Show pupils this and ask them what it would look like. Where can the player stand to take a goal kick according to these rules? Perhaps ask pupils to try to draw a scale drawing of it.

They should end up with a couple of arcs rather than the six yard box we are now so familiar with.

Once they've done this you can show them a picture of the 1901 FA Cup Final when Tottenham Hotspur played Sheffield United. There are arcs! It's very cool. The Wikipedia page on goal kicks says "In 1891, pitch markings were added to define the six-yard radius from each goal-post".

In 1902, the term 'goal area' was introduced for the place from which the goal kick was taken - it assumed its modern dimensions as a rectangle extending six yards from each goal post.

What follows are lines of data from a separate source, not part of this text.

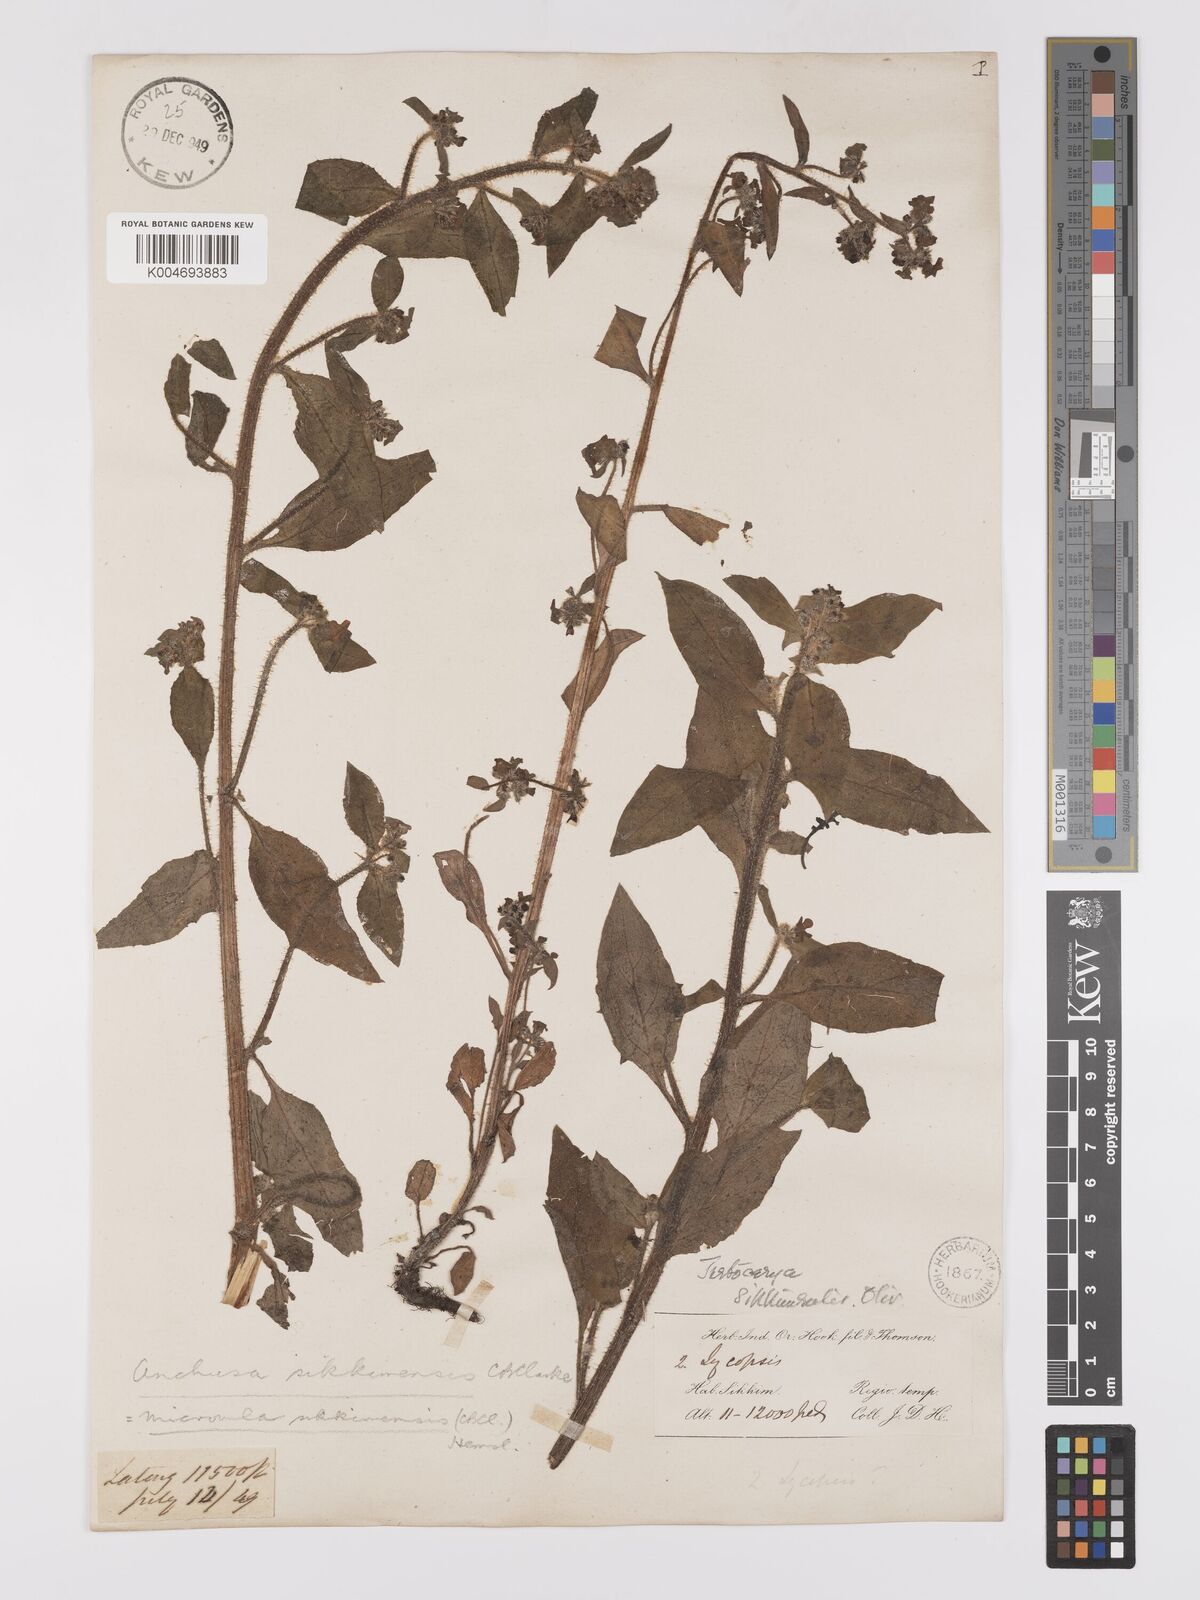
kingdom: Plantae
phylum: Tracheophyta
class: Magnoliopsida
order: Boraginales
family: Boraginaceae
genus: Microula
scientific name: Microula sikkimensis
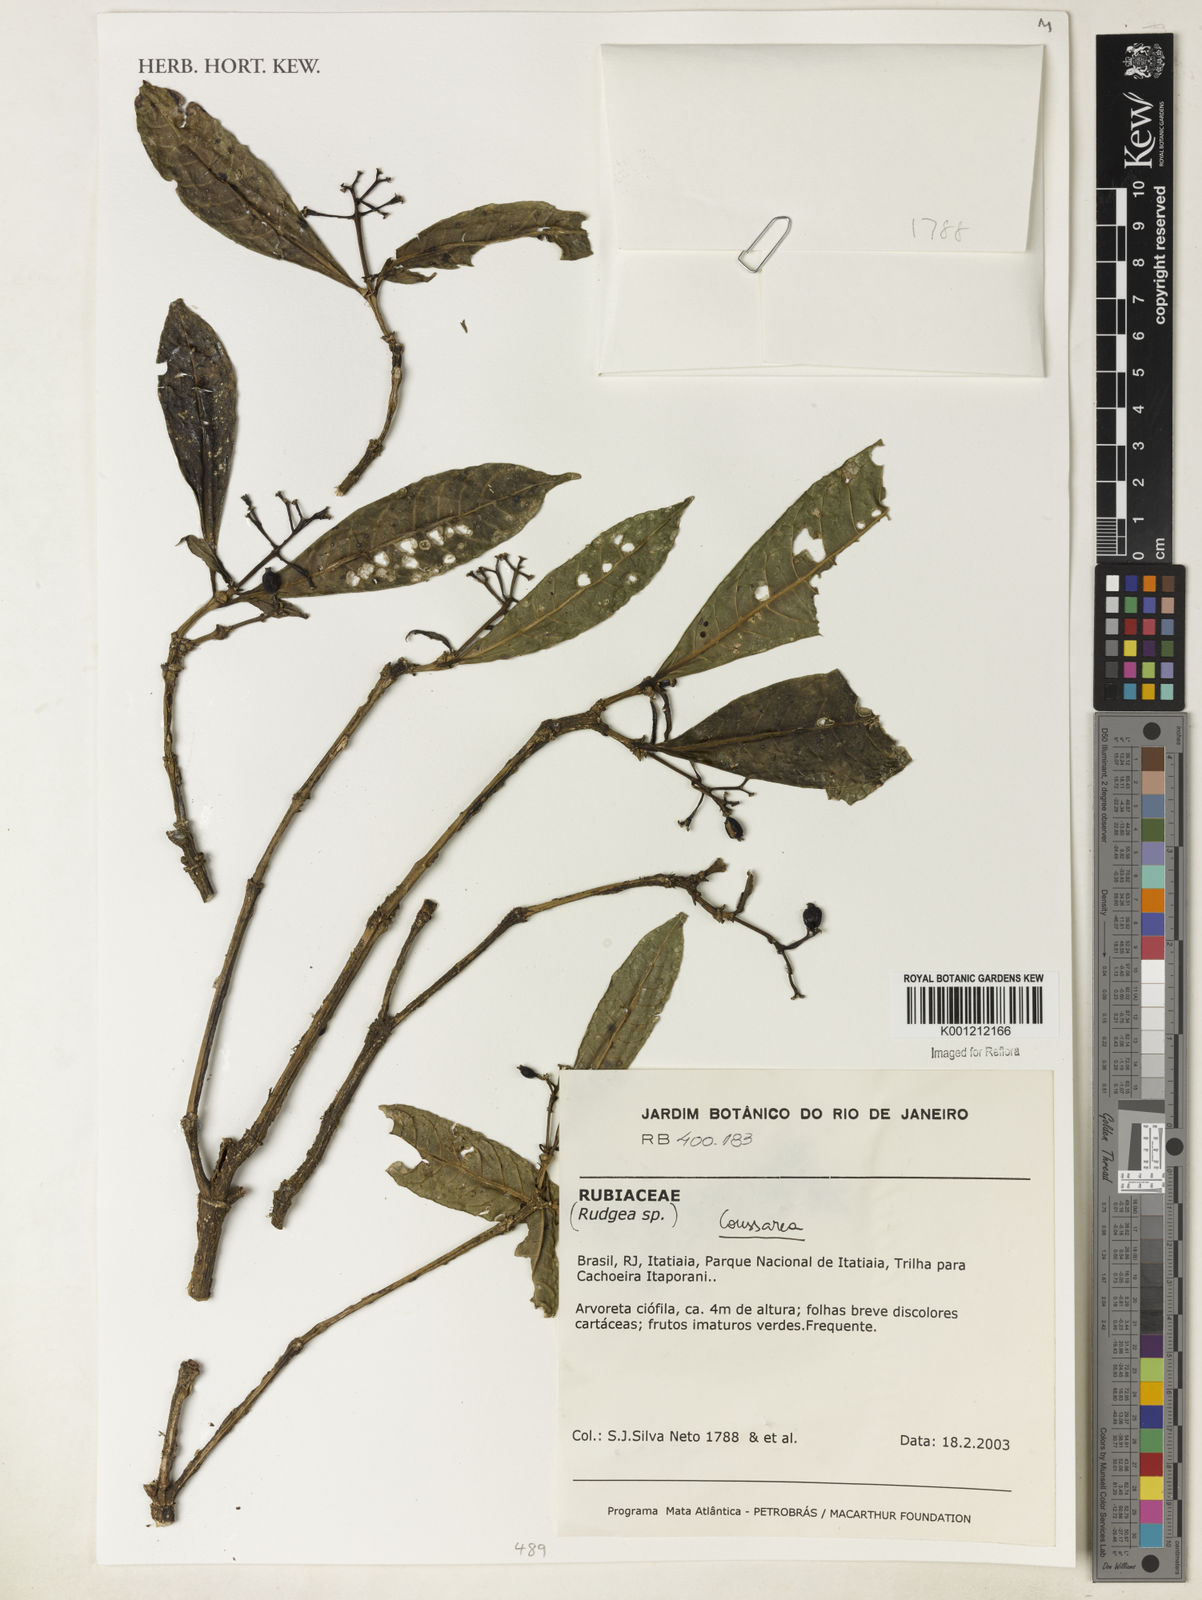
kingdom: Plantae
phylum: Tracheophyta
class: Magnoliopsida
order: Gentianales
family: Rubiaceae
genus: Coussarea
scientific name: Coussarea
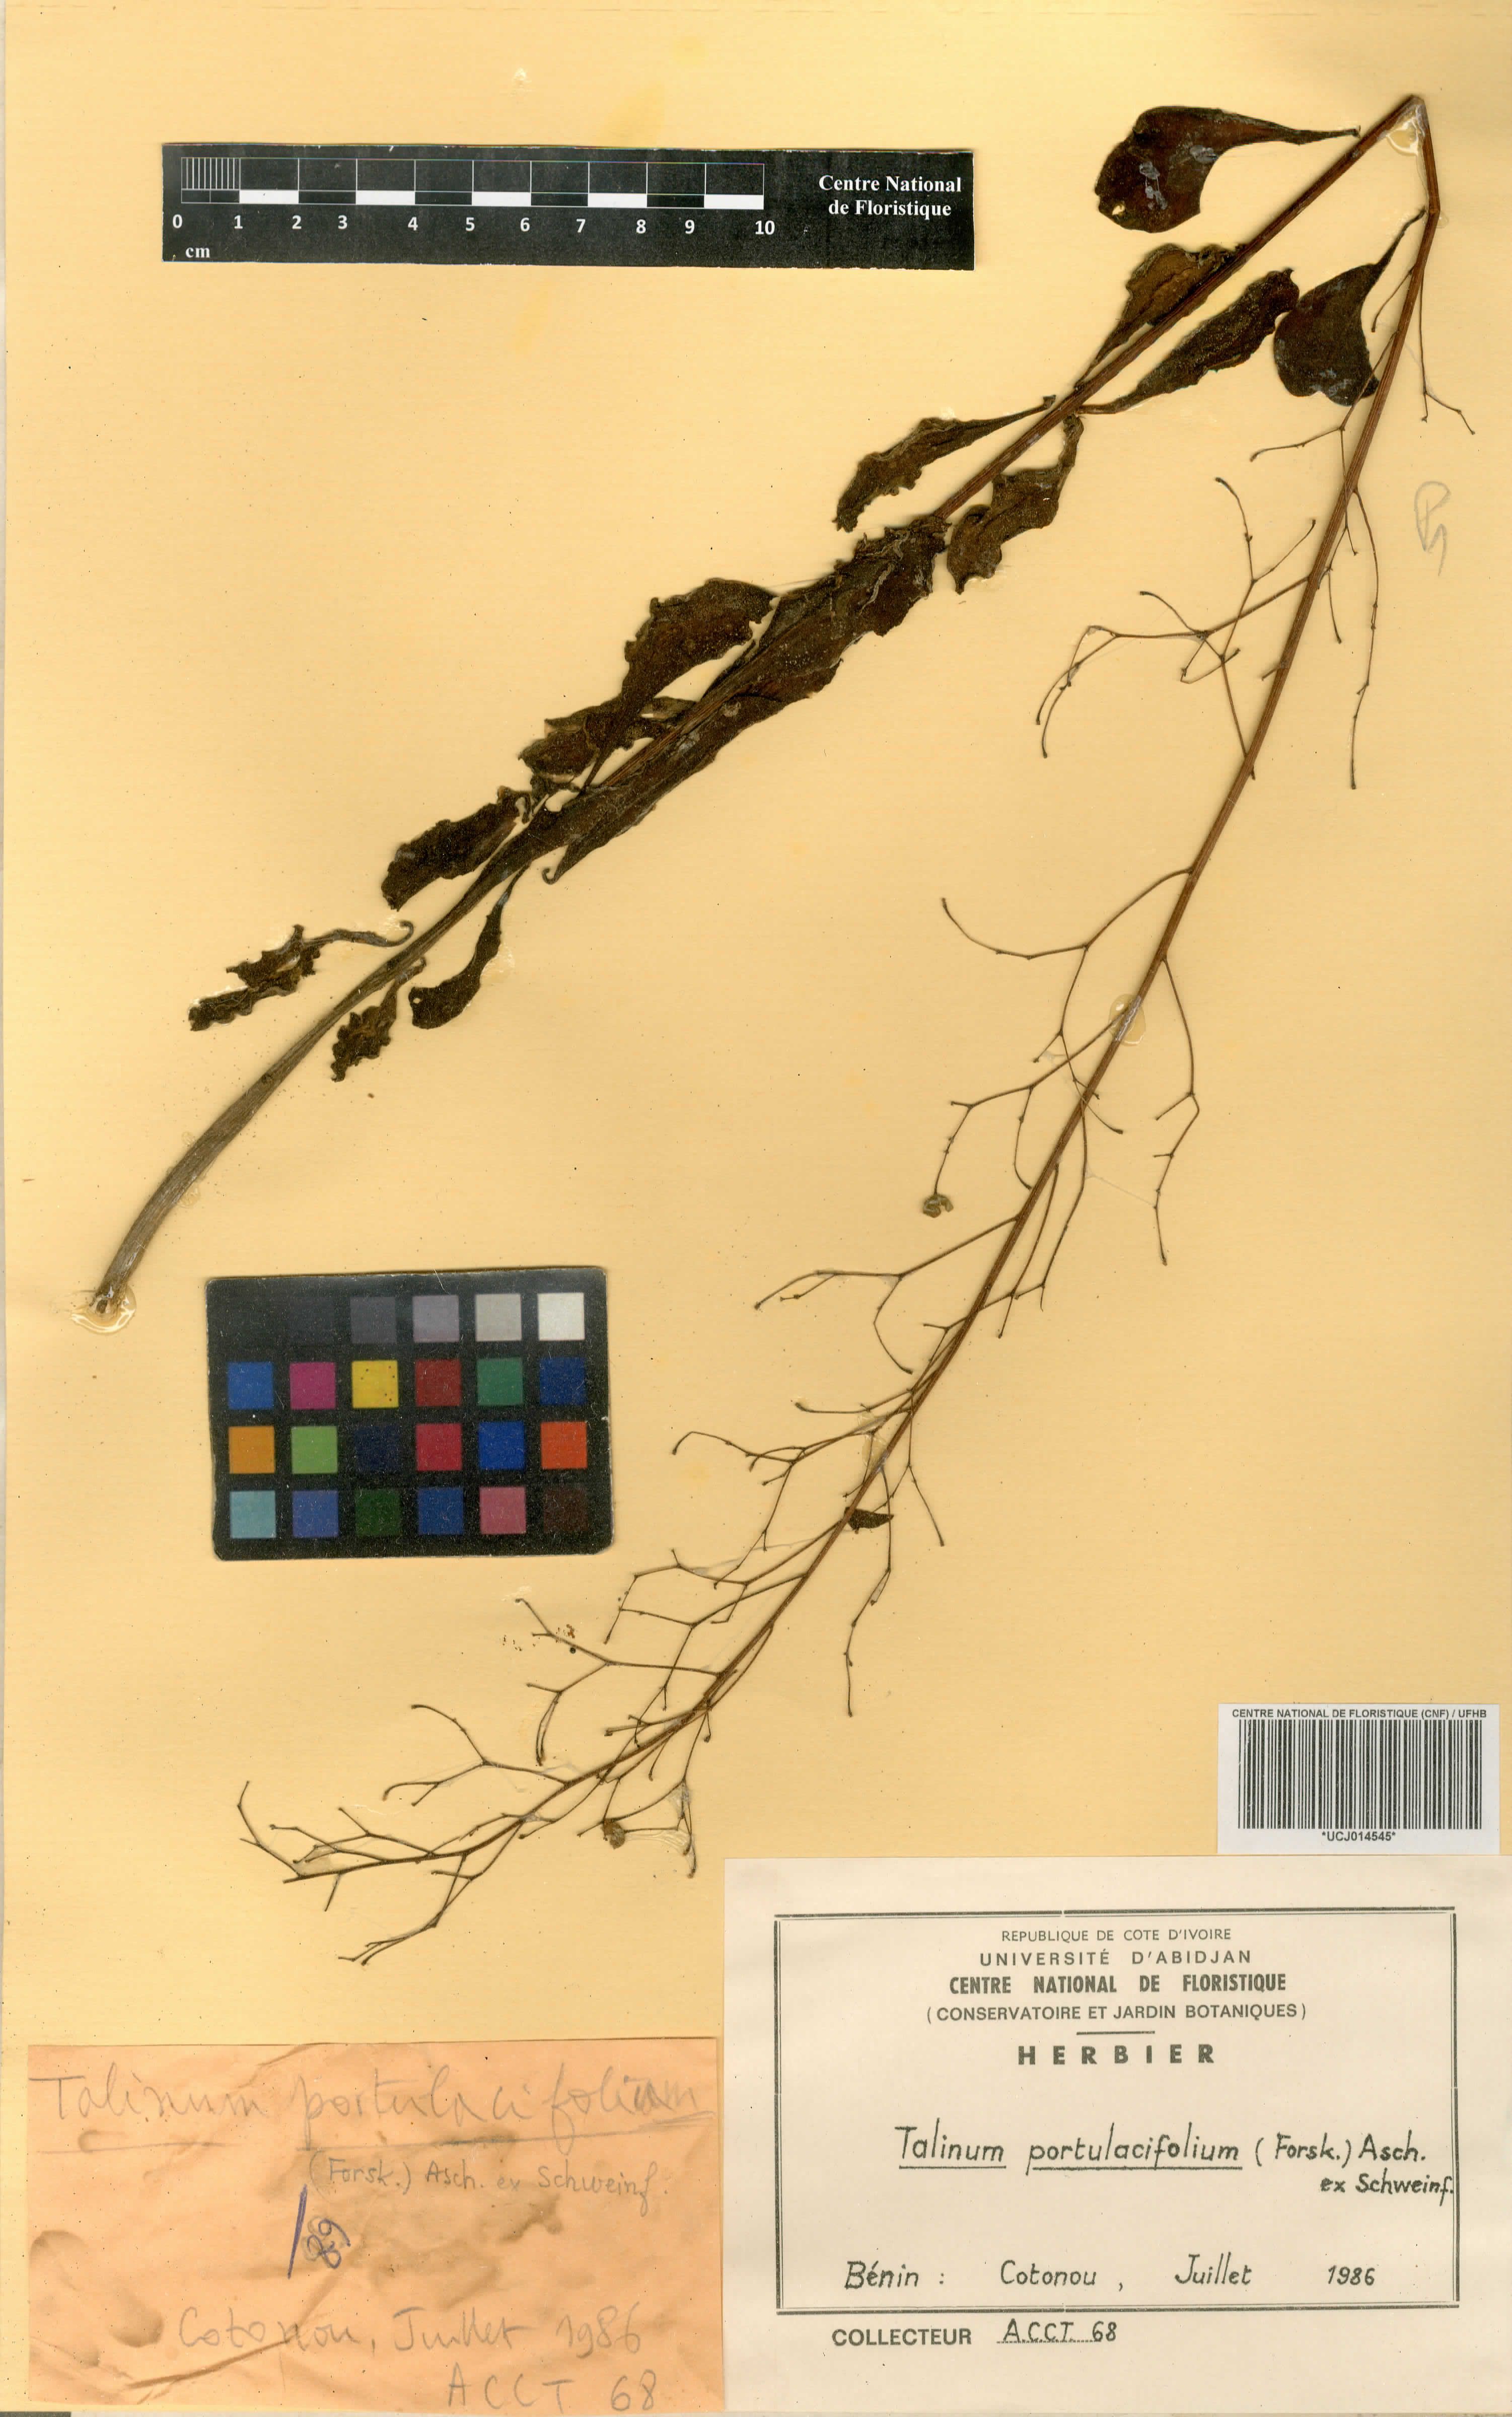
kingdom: Plantae
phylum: Tracheophyta
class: Magnoliopsida
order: Caryophyllales
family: Talinaceae
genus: Talinum
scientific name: Talinum portulacifolium
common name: Flameflower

I loved this workshop and I think that this lesson on loci and scale drawing would go down really well.

Fascinating stuff from Rob Eastaway, as always.

Circle Theorems Chase
Tim Honeywill (@honeywilltim) led a session called ‘Expecting the Unexpected’ where he shared a pack of problems which are suitable for IGCSE and A level pupils. I love angle problems and there were a few in the pack, including this beauty called 'Crazy Circle Theorems'.


Tim's pack of questions contained loads of nice problems. Here are a few more examples:



Very kindly, Tim has let me share the whole set of resources from his workshop here. Thank you Tim!

Sectors of Circles
I ran a workshop on resources in which I talked through the process of planning a sequence of lessons on sector area. I showed a large number of places we can go to get resources including some classics such as SMILE. I talked about different types of task and discussed how they meet different purposes.

For this workshop I made a new Fill in the Gaps task on sector area (extract pictured below) which is intended to be used as part of the initial instruction phase. The idea is that pupils develop an understanding of how to identify what fraction of the circle is required, and make connections between sectors of different sizes. I also decided that I wanted to get pupils more comfortable with sketching diagrams, so I included that in the task. If you use this resource, let me know how you get on.


There's lots more I could say about the MEI Conference but to keep this post to a manageable length I will leave it there. Thank you to everyone - speakers, delegates and organisers - who made it so fantastic. Well done MEI! Great work.

Hanging out with Chris Shore and Tom Bennison

The next residential maths education conference I attend will be the MA Conference 2020 which involves two nights away at a spa hotel in the Easter holidays – I’m looking forward to it already!